After watching Girard eat through a mountain of local and provincial cheeses, he finished his own meal and walked to the bar that stood in the lobby. Girard would have to walk past him to get to the doors, so he ordered a cognac and watched a foursome of old Americans playing bridge in the quiet lounge, the hotel’s big black dog occasionally shoving his head under one of their arms trying to get some attention.
Kirov sipped his drink and waited. Finally the Frenchman appeared, looking as satisfied with his meal as only the Gaelic can be.
“Pardon,” Kirov said jovially, “would you care for a night-cap? My last night in civilisation and a shame to drink fine cognac on my own...”
Girard was tall and good looking, in his mid thirties. His tan was real and he moved like a man who was fit, but his eyes had a flatness that left Kirov uneasy. He had seen it before, in those who could kill without feeling and sometimes even enjoyed it. If Quayle doesn’t do the job on you, you cunt, he thought, I will.
“Thank you but no,” he answered.
“Are you sure? It’s cold outside! Let me warm your way!”
Kirov lifted his glass to try to persuade him, every inch the happy drunk, but Girard would not be convinced. “No, thank you,” he replied stiffly – and, taking his coat off the rack, he moved out onto the street.
Good enough, Kirov thought. He’ll remember me now. Then, scooping up a handful of peanuts from a small china bowl on the bar, he settled on his haunches and called over for the hotel dog, who snuffled them up with clear rolling sweeps of his big pink tongue.
“Dosvidania,” he said, stroking the dog’s head.
Then he too walked out onto the street and the cold crisp night. It had been snowing for forty hours now, and one of his team was watching the chalet complex. As soon as they looked like moving into the mountains, they would know. There was a ski equipped aircraft chartered in Girard’s name in two days’ time. The pilot had talked in a bar in Sollonges. He didn’t like new snow on glaciers but, for this fee, he would fly anywhere.
Everything was ready. Quayle’s instructions had been followed to the letter.
*
Quayle had taken a look at the code on the screen, written the questions down verbatim on a pad, and then shut it down without touching a key. He worked better on paper and now sat for the seventh hour, considering the questions. They had passed though Singapore and were airborne again, Sergi and Holly still asleep in their seats as they had been throughout the stop – and, lighting another cigarette, he let his mind wander back twenty-five years to his days Cambridge University and the first icon he had watched Teddy Morton transform from a mildewed filthy write-off to a thing of beauty again.
“The first letters of the full name of the background colour and the last letter of the frame colour of the first Orthodox piece you ever handled in my rooms.”
He remembered it like yesterday. The fine brushes dipped in turpentine and the bright smear of blue across the heavy cardboard shoe box top. What blue? Cobalt blue? Sky blue? Royal blue? It was mid-range and strong. Cobalt blue.
He wrote down CB.
The frame was easy. It was heavy and of carved timber and painted in thick gilt gold leaf. Writing a D after the CB, he moved onto the next question.
“The final move of the game of chess you won” was next.

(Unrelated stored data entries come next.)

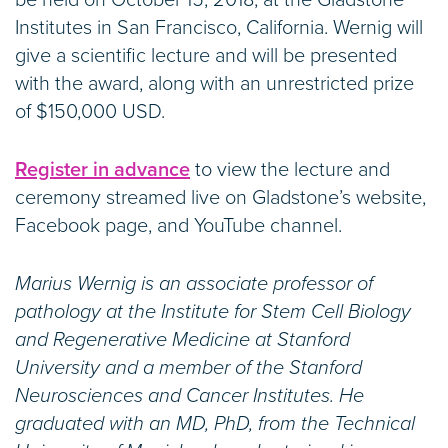
be held on October 15, 2018, at the Gladstone
Institutes in San Francisco, California. Wernig will
give a scientific lecture and will be presented
with the award, along with an unrestricted prize
of $150,000 USD.
Register in advance
to view the lecture and
ceremony streamed live on Gladstone’s website,
Facebook page, and YouTube channel.
Marius Wernig is an associate professor of
pathology at the Institute for Stem Cell Biology
and Regenerative Medicine at Stanford
University and a member of the Stanford
Neurosciences and Cancer Institutes. He
graduated with an MD, PhD, from the Technical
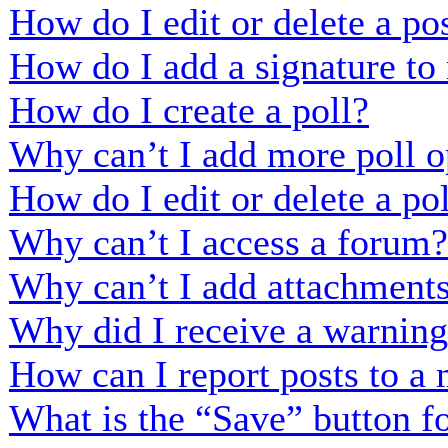
How do I edit or delete a po
How do I add a signature to
How do I create a poll?
Why can’t I add more poll o
How do I edit or delete a po
Why can’t I access a forum?
Why can’t I add attachment
Why did I receive a warnin
How can I report posts to a
What is the “Save” button fo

It didn’t give a time or date or who the opponent was. It didn’t need to. He had only ever beaten Teddy once. It was with a move that Boris Spatsky had used to advantage with Bobby Fischer the American. They had been sitting in the book-lined study in Morton’s house in Cambridge, a fire in the hearth and a bottle of Russian Vodka on the small occasional table between them. Quayle was pleased to be back. He had just finished a long job in East Berlin and it was nice to unwind. Queen to King four. QTK4. He wrote that in after the D.
“The departure time of the train that you took to Lincoln for the first time. Drop the points.”
Now that would have been on file at registry. The train he should have taken anyway. He had gone up the day before and spent the night with a girlfriend who lived nearby. Only Teddy knew that. She had sneaked out of work to meet him at the Station. Mid-afternoon. He had nearly missed it because of the idiots briefing them at the FO. He remembered it because it was the girlfriend’s address. She lived at number 212. The 2:12.
He wrote in 212 and moved on.
“The poet whose words have brought you this far. The year of his death less the number of bicycles you owned over the years at college. Key the number in backwards.”
Newbolt died in 1938. Less two bikes made 1936. He wrote down 6391 after the 212. That was it.
CBDQTK42126391.
Flipping up the top of the computer, he inserted the disk again and took a breath. Fuck it, he thought. Mine is not to question why. Mine is but to do or die.
He punched in the code slowly, careful, with his thick fingers, not to make an error.
The screen flashed a fast series of figures and finally asked him if he wished to change the code. Breathing a sigh of relief, he hit the ‘N’ option and, as he scrolled down the files, he lit another cigarette. For the next two hours, he read and made notes on the pad, his jaws clenching and his eyes glittering. Bastards.